Вот мы и ждём, пока он в себя придёт. Он ведь здоров совсем, как бык здоров. С виду так и не скажешь, а вот потрёшься с ним в походе и сразу понятно, что он любому спортсмену фору даст. Откуда только всё это берётся, совсем не понятно? Тощ ведь, как вобла. Длинный и тощий до невозможности, одни жилы кручёные на теле худющем. И кость у него тонкая, откуда, спрашивается, силушке-то быть. Если бы женщиной родился, то такую вешалку в самый раз на подиум выгонять. Говорят,. у сумасшедших такие сочетания в порядке вещей, так он, вроде, нормальный совсем. Ну, в общем, ждём. Хоть и в синяках все, а любопытство ещё со вчерашнего дня не улеглось. И, догадайтесь с трёх раз, кого это любопытство больше всех донимает? Правильно, как только наклонюсь, так и достаёт, аж до печёнок.

Я сейчас вспоминаю, как это всё было, так и тянет взять в руки камеру и снимать комедию в живом виде. Это я о том говорю, как Семёныч нас гонял, как к вечеру он проснулся, а мы все его то успокаивали, то упрашивали всё рассказать. И впрямь целая комедия вышла. Вот только она, то есть комедия, закончилась разом, когда уговорили на свою голову. Разожгли костёр побольше, влили в Семёныча полбутылки водки, только для поправки здоровья влили. Семёныч ни рюмок, ни стаканов не понимает. Привык всё на глотки мерить, вот и заглотил сразу полбутылки. И ничего, поправился. Мы все, пока с ним весь вечер возились, истомились от ожидания. Попадали вокруг костра. Сидим, молчим, а Семёныч рассказчик совсем никакой.
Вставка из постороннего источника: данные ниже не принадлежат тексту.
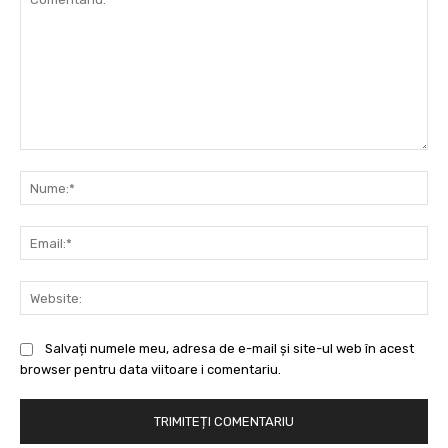
Comentariu:
Nu
Ema
Web
Salvați numele meu, adresa de e-mail și site-ul web în acest
browser pentru data viitoare i comentariu.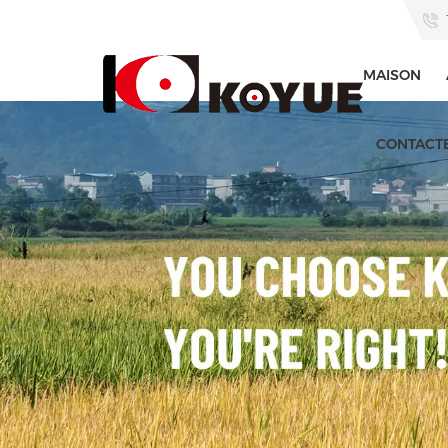
MAISON
CONTACT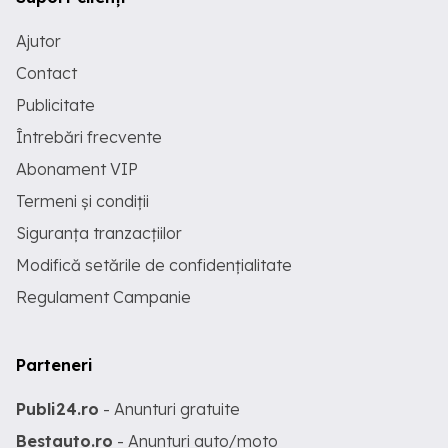
Ajutor
Contact
Publicitate
Întrebări frecvente
Abonament VIP
Termeni și condiții
Siguranța tranzacțiilor
Modifică setările de confidențialitate
Regulament Campanie
Parteneri
Publi24.ro
- Anunturi gratuite
Bestauto.ro
- Anunturi auto/moto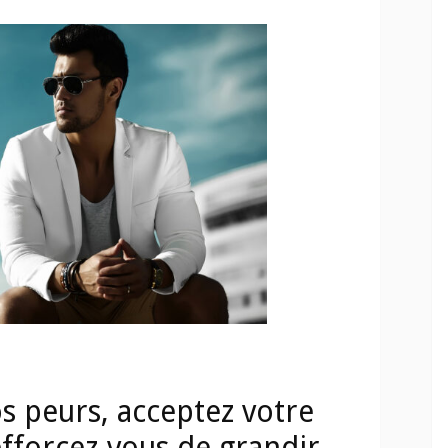
 peurs, acceptez votre
efforcez-vous de grandir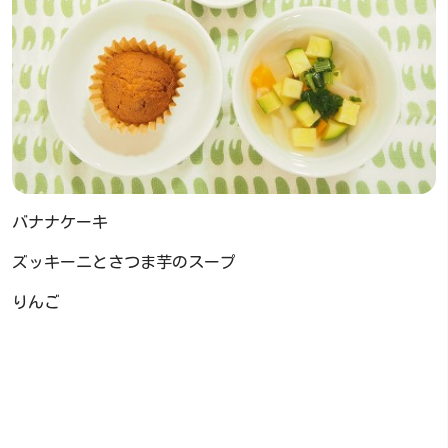
バナナケーキ
ズッキーニとさつま芋のスープ
りんご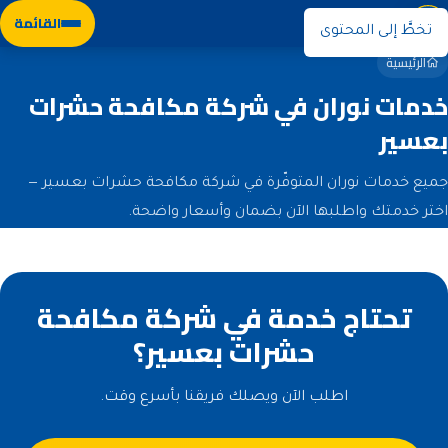
نوران
القائمة
تخطَّ إلى المحتوى
الرئيسية
خدمات نوران في شركة مكافحة حشرات
بعسير
جميع خدمات نوران المتوفّرة في شركة مكافحة حشرات بعسير —
اختر خدمتك واطلبها الآن بضمان وأسعار واضحة.
تحتاج خدمة في شركة مكافحة
حشرات بعسير؟
اطلب الآن ويصلك فريقنا بأسرع وقت.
Пока объяснил, что дело-то, оказывается, и не в этой жизни было, да ещё аж в самом Риме. И кроме этой памяти, у него, хоть убей, ничего не вспоминается. Ну, в общем, вымотал он наше любопытство до донышка. Так всех достал, что и слушать-то уже как-то не хочется. Ага, «держите меня семеро» называется. Уговорённый Семёныч, чуть ли не под кулак нас всех назад усадил к костру. Вот тут всё и началось.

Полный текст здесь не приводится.